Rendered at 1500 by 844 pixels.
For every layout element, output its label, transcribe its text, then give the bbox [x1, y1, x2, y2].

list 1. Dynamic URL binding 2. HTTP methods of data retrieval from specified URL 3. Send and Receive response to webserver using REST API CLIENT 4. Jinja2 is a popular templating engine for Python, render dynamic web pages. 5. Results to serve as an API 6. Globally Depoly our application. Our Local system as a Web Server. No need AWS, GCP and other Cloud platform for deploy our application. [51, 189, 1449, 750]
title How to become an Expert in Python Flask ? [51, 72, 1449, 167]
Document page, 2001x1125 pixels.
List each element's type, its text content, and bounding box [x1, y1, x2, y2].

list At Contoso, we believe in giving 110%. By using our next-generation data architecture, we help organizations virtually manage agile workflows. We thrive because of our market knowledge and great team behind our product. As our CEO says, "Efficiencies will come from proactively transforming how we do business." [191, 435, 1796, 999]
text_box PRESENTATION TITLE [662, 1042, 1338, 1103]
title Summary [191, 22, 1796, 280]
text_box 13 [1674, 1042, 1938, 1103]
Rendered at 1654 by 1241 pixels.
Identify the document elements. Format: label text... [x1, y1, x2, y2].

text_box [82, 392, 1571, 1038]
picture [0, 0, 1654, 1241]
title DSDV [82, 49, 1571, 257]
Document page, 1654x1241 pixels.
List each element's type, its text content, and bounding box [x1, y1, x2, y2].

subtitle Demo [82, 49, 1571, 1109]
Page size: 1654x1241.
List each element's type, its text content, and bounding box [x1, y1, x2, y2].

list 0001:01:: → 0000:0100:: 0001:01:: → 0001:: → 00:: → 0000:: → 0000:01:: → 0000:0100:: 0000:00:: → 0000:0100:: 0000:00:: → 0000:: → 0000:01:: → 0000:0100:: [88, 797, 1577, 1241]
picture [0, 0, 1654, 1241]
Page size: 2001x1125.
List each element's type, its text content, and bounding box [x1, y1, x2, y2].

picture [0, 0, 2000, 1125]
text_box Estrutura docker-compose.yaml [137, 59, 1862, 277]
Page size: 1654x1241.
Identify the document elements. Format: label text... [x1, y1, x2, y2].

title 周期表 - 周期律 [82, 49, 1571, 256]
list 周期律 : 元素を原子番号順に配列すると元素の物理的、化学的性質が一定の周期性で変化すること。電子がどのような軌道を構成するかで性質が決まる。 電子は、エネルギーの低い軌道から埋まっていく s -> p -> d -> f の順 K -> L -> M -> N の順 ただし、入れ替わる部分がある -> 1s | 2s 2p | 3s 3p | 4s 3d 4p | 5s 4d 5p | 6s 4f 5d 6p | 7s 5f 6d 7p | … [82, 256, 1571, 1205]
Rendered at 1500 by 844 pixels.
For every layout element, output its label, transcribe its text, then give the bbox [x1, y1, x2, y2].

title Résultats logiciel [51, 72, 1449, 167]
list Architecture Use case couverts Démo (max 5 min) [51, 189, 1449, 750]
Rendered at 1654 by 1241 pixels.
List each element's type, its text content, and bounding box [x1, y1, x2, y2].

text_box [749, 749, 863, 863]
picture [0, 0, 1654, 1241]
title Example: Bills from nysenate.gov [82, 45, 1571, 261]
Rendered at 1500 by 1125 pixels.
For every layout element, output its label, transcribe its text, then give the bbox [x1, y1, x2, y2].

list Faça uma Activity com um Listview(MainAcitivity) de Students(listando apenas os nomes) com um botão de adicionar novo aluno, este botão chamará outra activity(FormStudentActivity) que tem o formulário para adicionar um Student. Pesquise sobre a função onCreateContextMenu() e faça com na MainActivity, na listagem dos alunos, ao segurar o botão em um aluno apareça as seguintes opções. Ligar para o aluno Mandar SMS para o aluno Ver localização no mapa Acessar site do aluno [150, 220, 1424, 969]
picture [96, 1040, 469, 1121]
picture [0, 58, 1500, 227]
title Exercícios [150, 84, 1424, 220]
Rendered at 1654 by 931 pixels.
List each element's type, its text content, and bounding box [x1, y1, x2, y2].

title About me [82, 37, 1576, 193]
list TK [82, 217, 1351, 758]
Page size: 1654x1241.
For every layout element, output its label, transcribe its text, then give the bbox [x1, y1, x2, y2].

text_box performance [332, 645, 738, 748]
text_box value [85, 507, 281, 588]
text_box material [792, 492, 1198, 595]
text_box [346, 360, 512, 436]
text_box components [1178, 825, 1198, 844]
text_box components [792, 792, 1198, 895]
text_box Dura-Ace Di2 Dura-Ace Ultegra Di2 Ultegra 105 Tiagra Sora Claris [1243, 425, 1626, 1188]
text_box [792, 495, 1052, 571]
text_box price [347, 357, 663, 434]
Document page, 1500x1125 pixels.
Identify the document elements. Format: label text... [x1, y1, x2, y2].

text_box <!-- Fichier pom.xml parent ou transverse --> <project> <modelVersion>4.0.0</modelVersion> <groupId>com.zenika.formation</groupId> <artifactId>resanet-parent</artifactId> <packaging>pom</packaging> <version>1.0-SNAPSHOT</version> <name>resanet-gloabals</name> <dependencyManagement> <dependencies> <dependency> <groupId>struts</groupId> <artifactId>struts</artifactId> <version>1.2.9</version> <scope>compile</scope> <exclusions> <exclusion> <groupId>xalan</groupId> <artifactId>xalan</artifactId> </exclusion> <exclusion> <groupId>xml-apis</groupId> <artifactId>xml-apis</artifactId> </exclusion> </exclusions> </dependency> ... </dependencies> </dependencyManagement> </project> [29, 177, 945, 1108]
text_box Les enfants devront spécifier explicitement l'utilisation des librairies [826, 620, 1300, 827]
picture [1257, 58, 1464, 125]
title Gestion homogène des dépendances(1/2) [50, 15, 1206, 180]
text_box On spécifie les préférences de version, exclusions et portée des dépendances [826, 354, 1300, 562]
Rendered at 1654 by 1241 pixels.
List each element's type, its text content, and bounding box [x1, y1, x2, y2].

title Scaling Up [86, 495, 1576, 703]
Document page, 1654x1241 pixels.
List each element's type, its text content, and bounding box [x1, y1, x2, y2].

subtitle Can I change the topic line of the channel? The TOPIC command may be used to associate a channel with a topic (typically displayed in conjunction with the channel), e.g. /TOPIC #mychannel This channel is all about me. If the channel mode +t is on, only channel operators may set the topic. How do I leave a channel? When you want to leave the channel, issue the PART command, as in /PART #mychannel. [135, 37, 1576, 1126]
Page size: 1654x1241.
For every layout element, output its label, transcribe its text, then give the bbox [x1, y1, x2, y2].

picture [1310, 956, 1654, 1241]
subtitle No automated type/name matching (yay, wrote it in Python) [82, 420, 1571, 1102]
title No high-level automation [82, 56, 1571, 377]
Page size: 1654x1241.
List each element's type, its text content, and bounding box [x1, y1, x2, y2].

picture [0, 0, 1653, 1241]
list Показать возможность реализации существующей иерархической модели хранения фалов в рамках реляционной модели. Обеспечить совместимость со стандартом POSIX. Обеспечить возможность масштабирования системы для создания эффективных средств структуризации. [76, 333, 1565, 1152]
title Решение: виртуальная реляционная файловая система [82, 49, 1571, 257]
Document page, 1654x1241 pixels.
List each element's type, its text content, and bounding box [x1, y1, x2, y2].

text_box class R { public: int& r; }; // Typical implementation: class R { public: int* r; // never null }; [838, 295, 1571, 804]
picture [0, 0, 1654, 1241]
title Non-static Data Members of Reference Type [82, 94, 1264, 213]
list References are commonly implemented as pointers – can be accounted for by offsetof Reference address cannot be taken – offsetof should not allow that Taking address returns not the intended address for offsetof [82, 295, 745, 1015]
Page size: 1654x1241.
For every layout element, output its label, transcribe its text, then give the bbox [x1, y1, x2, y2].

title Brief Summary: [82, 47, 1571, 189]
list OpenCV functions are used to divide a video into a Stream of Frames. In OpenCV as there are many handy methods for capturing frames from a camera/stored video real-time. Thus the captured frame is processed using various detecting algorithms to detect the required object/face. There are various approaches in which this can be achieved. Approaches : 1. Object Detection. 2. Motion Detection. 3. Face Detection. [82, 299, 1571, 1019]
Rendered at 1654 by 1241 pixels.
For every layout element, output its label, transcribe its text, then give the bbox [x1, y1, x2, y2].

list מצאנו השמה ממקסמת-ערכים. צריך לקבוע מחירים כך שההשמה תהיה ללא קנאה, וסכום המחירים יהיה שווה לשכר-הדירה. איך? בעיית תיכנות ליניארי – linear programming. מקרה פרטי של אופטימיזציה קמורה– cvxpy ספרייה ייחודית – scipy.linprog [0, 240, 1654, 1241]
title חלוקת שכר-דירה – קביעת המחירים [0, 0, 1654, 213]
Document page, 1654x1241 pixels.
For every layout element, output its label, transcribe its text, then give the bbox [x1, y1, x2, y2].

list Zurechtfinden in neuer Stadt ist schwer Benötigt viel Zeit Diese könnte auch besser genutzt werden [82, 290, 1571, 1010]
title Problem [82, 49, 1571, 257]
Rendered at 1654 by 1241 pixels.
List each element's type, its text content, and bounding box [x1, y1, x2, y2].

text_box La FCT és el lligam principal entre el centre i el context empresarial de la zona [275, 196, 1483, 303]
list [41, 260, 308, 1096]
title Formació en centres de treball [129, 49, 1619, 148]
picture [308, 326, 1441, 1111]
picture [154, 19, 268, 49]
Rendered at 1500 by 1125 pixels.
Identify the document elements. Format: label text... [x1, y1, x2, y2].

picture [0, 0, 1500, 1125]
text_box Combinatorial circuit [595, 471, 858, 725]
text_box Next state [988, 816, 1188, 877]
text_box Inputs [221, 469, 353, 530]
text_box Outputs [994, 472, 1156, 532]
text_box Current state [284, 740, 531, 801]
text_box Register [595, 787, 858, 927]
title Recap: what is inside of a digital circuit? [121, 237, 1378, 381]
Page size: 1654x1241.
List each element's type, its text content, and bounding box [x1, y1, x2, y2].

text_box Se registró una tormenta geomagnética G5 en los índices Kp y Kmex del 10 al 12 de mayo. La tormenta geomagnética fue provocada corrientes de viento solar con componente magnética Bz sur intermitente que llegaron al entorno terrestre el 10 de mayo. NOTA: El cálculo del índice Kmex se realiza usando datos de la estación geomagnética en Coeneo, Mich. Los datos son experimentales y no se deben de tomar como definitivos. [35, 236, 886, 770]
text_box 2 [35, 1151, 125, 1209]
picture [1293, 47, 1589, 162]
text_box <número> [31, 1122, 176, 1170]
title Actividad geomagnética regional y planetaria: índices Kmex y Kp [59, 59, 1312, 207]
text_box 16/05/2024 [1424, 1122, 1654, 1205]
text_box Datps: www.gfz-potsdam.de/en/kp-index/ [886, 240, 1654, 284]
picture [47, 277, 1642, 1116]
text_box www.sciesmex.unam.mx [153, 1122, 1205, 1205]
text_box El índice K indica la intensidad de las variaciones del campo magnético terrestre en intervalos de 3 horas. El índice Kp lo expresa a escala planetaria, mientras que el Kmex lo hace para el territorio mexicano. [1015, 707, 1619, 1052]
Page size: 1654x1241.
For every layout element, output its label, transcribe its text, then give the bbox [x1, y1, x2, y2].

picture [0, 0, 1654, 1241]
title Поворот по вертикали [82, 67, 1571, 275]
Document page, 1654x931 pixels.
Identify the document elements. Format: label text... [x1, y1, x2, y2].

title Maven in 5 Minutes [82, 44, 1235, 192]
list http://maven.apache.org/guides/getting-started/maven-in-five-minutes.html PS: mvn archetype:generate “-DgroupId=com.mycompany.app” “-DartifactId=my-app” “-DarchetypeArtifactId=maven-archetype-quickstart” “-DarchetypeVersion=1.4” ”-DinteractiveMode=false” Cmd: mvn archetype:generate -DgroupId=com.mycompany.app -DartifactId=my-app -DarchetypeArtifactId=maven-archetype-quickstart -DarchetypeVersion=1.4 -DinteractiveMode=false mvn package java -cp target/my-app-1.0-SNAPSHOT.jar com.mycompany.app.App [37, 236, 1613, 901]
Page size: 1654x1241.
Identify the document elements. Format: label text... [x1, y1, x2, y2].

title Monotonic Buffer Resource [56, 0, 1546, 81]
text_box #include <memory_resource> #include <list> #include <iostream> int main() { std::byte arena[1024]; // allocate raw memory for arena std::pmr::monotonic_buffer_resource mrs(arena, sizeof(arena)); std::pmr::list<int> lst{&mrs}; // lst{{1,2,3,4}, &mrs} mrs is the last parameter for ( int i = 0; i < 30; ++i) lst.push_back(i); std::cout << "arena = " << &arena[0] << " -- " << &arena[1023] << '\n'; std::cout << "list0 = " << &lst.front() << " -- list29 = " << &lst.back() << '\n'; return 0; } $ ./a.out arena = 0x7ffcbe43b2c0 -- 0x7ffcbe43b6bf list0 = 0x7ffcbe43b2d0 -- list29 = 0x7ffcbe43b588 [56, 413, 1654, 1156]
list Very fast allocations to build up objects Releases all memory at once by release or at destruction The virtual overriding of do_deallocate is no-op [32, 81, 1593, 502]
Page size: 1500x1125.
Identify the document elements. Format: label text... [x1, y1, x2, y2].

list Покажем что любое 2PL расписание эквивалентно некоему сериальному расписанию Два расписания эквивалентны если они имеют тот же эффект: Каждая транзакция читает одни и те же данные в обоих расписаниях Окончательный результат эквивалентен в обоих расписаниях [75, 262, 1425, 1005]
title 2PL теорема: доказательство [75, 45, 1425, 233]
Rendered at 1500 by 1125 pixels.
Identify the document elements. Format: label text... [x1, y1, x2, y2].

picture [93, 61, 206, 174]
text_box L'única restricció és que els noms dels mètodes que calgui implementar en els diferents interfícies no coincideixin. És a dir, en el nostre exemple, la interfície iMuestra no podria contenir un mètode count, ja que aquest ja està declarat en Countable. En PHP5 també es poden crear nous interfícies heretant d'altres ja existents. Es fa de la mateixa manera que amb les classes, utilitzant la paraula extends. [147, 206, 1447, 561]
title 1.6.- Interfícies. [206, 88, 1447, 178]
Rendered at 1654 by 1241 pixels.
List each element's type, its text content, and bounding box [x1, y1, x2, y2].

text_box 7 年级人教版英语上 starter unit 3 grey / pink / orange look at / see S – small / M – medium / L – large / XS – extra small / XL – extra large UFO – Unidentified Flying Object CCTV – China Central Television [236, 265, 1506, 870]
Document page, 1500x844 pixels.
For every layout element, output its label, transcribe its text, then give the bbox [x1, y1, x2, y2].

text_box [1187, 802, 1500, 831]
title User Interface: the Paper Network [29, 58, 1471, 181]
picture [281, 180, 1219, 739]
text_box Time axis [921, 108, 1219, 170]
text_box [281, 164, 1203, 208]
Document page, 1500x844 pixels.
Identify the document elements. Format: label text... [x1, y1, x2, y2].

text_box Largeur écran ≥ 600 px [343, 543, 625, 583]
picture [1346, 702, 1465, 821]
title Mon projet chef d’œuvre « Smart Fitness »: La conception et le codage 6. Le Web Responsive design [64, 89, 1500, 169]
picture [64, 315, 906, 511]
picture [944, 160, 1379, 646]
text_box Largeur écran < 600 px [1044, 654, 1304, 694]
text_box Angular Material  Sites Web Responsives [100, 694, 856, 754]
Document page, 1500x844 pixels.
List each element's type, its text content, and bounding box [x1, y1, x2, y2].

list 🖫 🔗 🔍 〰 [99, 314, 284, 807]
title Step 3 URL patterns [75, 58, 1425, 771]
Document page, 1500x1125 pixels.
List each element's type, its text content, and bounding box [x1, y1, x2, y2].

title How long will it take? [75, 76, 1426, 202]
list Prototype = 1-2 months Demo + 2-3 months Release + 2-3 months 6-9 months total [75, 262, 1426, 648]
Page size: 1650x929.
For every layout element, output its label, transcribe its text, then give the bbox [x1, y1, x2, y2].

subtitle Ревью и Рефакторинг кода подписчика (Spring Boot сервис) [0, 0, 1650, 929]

________________________________________

* Given problem:
Take everything from the line containing "Page size: 1500x1125." down to the line containing "title 2PL теорема: доказательство", change "Identify" to "Locate", and write those rows out again with nothing else altered.

* Response to this exercise:
Page size: 1500x1125.
Locate the document elements. Format: label text... [x1, y1, x2, y2].

list Покажем что любое 2PL расписание эквивалентно некоему сериальному расписанию Два расписания эквивалентны если они имеют тот же эффект: Каждая транзакция читает одни и те же данные в обоих расписаниях Окончательный результат эквивалентен в обоих расписаниях [75, 262, 1425, 1005]
title 2PL теорема: доказательство [75, 45, 1425, 233]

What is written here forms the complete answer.